Das Flechten von Weidengerten entwickelte sich Mitte des 19. Jahrhunderts zu einem eigenständigen Gewerbe, was nicht zuletzt dadurch bedingt war, dass einerseits in den Auen der Wolga und ihrer linksufrigen Zuflüsse zahlreiche Weiden wuchsen und andererseits auf den Märkten von Astrachan eine große Nachfrage nach Körben herrschte, in denen sich Gemüse, Obst oder Fisch transportieren ließen. Nachdem lange Zeit vor allem einfache und grob geformte Körbe aus ungeputzten grünen Gerten gefertigt worden waren, kamen Anfang des 20. Jahrhunderts auch aus von der Rinde befreiten Gerten geflochtene Varianten auf («weiße Flechtung»). Neben Körben wurden auch Tische und Stühle, Kinderwagen, Vasen, Schatullen und Regale geflochten. Im Wolgagebiet gab es drei Orte, an denen sich das Flechten aus rindenfreien Gerten lernen ließ: die Schule des Grafen Olsufjew in dem im Gouvernement Saratow gelegenen Dorf Achmat (1896–1912), die Kolonie Brabander (1902–1914) und die im Gouvernement Samara gelegene Kolonie Preiss (1913–1914). Anfang des 20. Jahrhunderts gab es mehrere Werkstätten. Darüber hinaus waren in den deutschen Dörfern etwa 4.000 Personen in Heimarbeit mit dem Flechten beschäftigt, davon 70% erwachsene Männer, 20% Heranwachsende und 10% Frauen. Geflochtene Möbel und Kinderwagen wurden oft mit Strohgeflechten verziert. Pro Jahr wurden auf den Messen und Märkten mehrere Zehntausend Körbe und mehrere Tausend Regale und Sessel verkauft.

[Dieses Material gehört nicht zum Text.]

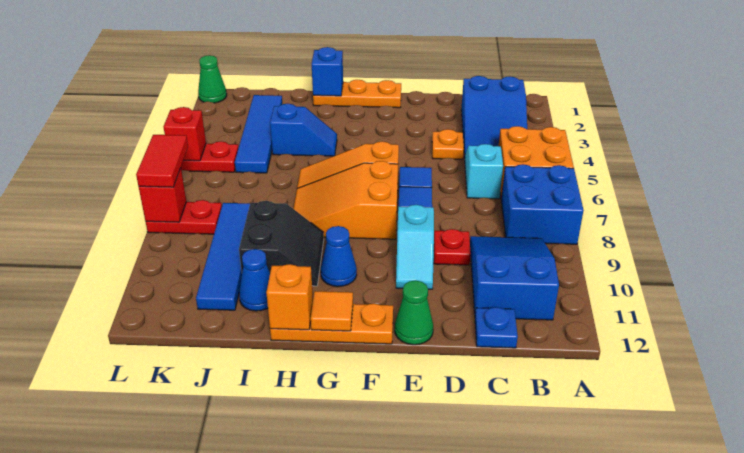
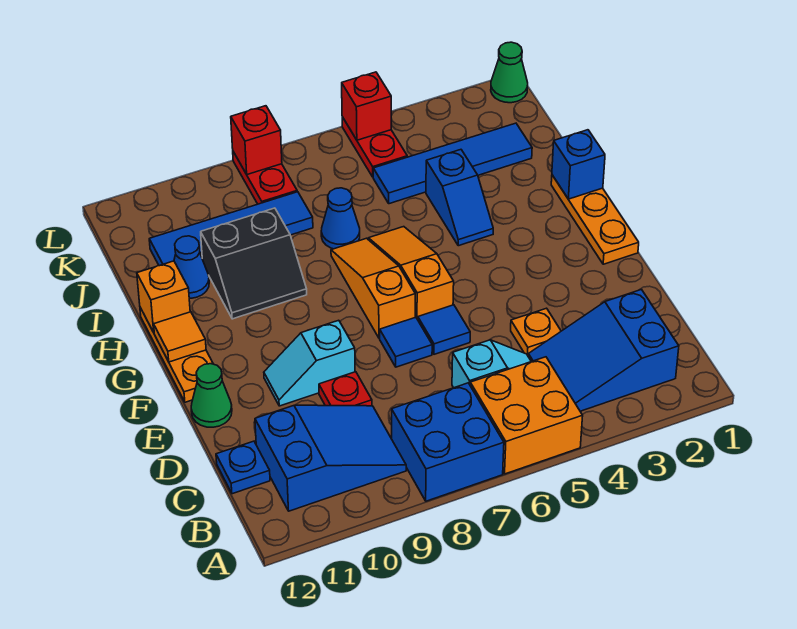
orange 2x3 slope [293,161,398,239] -> orange 1x3 slope [331,238,415,338]
blue 1x1 cone [321,226,357,287] -> blue 1x1 cone moved to [321,188,360,249]
red 1x2 tile [136,135,188,187] -> none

Insbesondere in den in Sibirien und Orenburg gelegenen deutschen Siedlungen waren zudem zahlreiche Handwerker im Nebenerwerb tätig, die für den Eigenbedarf Betten, Schränke, Vitrinen, Wiegen, Truhen, Stühle, Kinderspielzeug oder Haushaltsgeräte anfertigten. Außerdem übten vor allem Frauen zahlreiche handarbeitliche Tätigkeiten wie zum Beispiel das Stopfen und Flicken von Kleidung, das Häkeln oder das Spitzenklöppeln aus.